Start Document extract

Page MenuHomePhabricator

Investigate dropping obvious question words ('what is' 'who is') to get better results
Open, LowPublic


More than once, we've been asked about the occasional lack of search results when a user types in a question, such as: "what is cognitive inertia?" (probable result) or "who is the oldest baseball pitcher still playing in the MLB?" (probable result).

Let's investigate to see if search results would be better or worse if we stripped out 'what is' or 'who is' and similar obvious questions.

Event Timeline

A couple approaches off the top of my head:

  • Reduce the required match level of search tokens. Right now we require 100% of tokens to exist in the target document. This requirement is a left over from the old custom search engine and has been the standard for wiki search basically forever. We could perhaps relax that to some random number (80%? needs evaluation). Depending on weighting it still might not pull the appropriate documents into the first page, although common enough words like 'what' should have high enough IDF values to make them very low weight. Of course to answer the proposed question 'what is cognitive intertia' the match level has to drop all the way to 50%.
  • Apply some sort of common terms filtering to the search queries. This might make results for pages like 'to be or not to be' or 'what if' harder to find though.
  • When talking to the ex-CTO of Blekko, a now defunct search engine that was purchased by IBM, he said that they found they could only get so far with common terms filtering, and the best solution they came up with was to build a grammer that was able to recognize questions. This has the downside of not being generalizable to all languages, the improvement would only be seen in languages that we could build a reasonable parser to recognize questions in.
    • This perhaps has a side benefit of being able to tie into structured data (wikidata). A query like 'who is john adams' would recognize a 'who is' question is asking about a human, and check wikidata for humans named john adams. This might actually need a ton of NLP work though to not then choke on a longer question, 'who is john adams and how many wives did he have'

Filtering out "what is" is tricky...try searching for "what is life" and then "what is life?" (without and with a question mark). You'll find that if you were actually looking for "life" you wouldn't find it at all, unless you just type in "life."

This begs for a multi-pass analysis that returns results that include the "what is" part, because you may actually be looking for the song "what is life," as well as results for "life" itself, by tokenizing and not doing direct title match on the whole.

Anyway, another example to consider.

Yeah, back in the 90s I built NL query parsers for seven languages as a front end to a search engine. It included stop word filtering after tossing question words. At the first demo someone wanted to search for "to be or not to be"—all of which were stop words.

End Document extract

## Exercise instructions:
**1)** In the discussion about dropping question words from search queries, what share of search tokens does wiki search currently require to exist in the target document?
**2)** Carry on the discussion about dropping question words from search queries, picking up after its final comment.

Start Dataset content

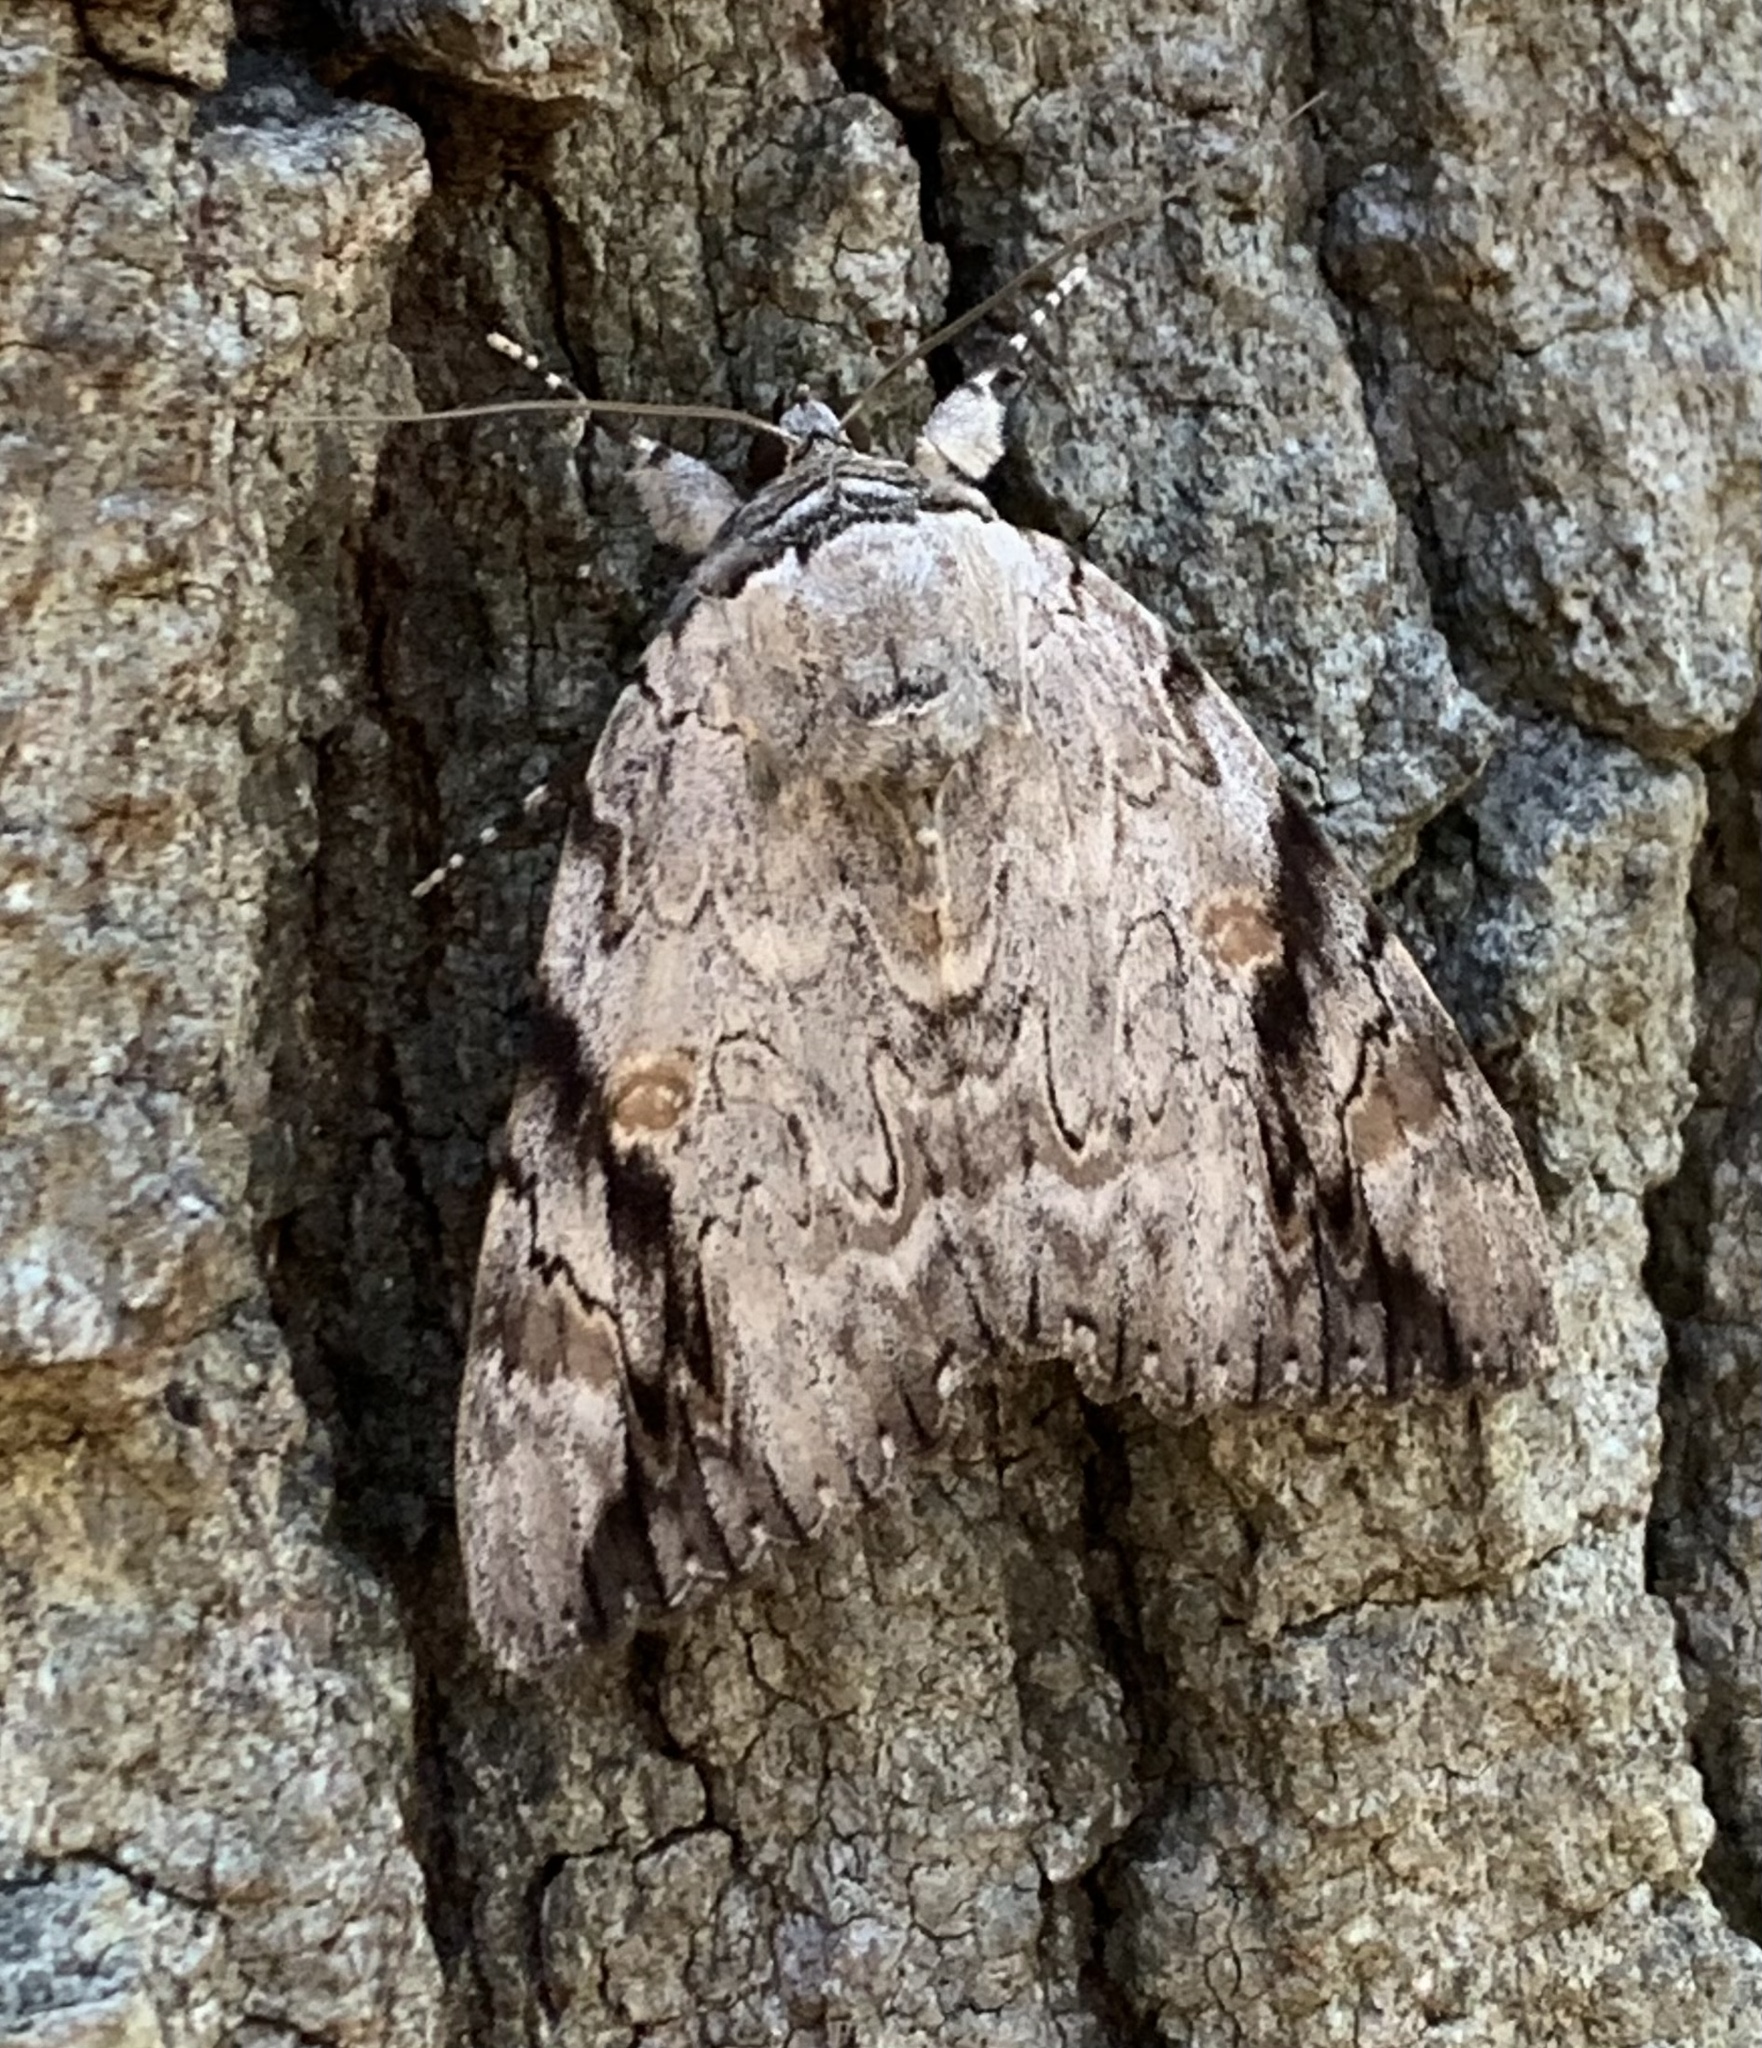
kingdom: Animalia
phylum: Arthropoda
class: Insecta
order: Lepidoptera
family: Erebidae
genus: Catocala
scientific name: Catocala maestosa
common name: Sad underwing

End Dataset content

## Task-by-task outputs:
**1)** It requires 100% of the tokens.

**2)**
Anyway, you don't need to speak the languages to build the parser if you have a native speaker who can provide or identify the most common questions. We could, for example, have NDA-covered people find the most common questions in queries for English, French, Russian, Hebrew, Spanish, and maybe a couple others, and then show the question types to speakers of other languages who could translate them.

The tricky part is making sure you have a parser mechanism that can handle the languages you want to handle. Starting with English, we used an FSA that really only parsed best from the beginning of the sentence, so it didn't work well for German, which can drop an important verb at the end if the sentence. Regexes can handle that, but you have to be careful not to be too aggressive about matching or you can eat too much of the query. Etc., etc., etc.

This begs for a multi-pass analysis...

a.k.a. "So Many Search Options" (T156019). I agree—we need to build a proper framework for organizing that. Remember the Puppenspielerin! We definitely have a tension between supporting sophisticated searchers who want power tools and naive searchers who probably really want to talk to a librarian.

Can we do a 'reasonable approximation' of looking through queries to see how often questions actually show up in our logs? It doesn't have to be perfect or totally accurate, but a good swag at the amount of questions that our users in queries.

It wouldn't be that hard to look through 1-2K queries for questions, or to grep through a larger batch of, say, 10K-100K queries and look for question marks (already known to be rare—~0.1%) and obvious likely question patterns (contain who, what, when, where, why, how; start with is, are, was, were or do, does, etc.) and get some rough stats. (And I'd be happy to do the data slogging.)

(And I'd be happy to do the data slogging.)

Yay, thanks @TJones !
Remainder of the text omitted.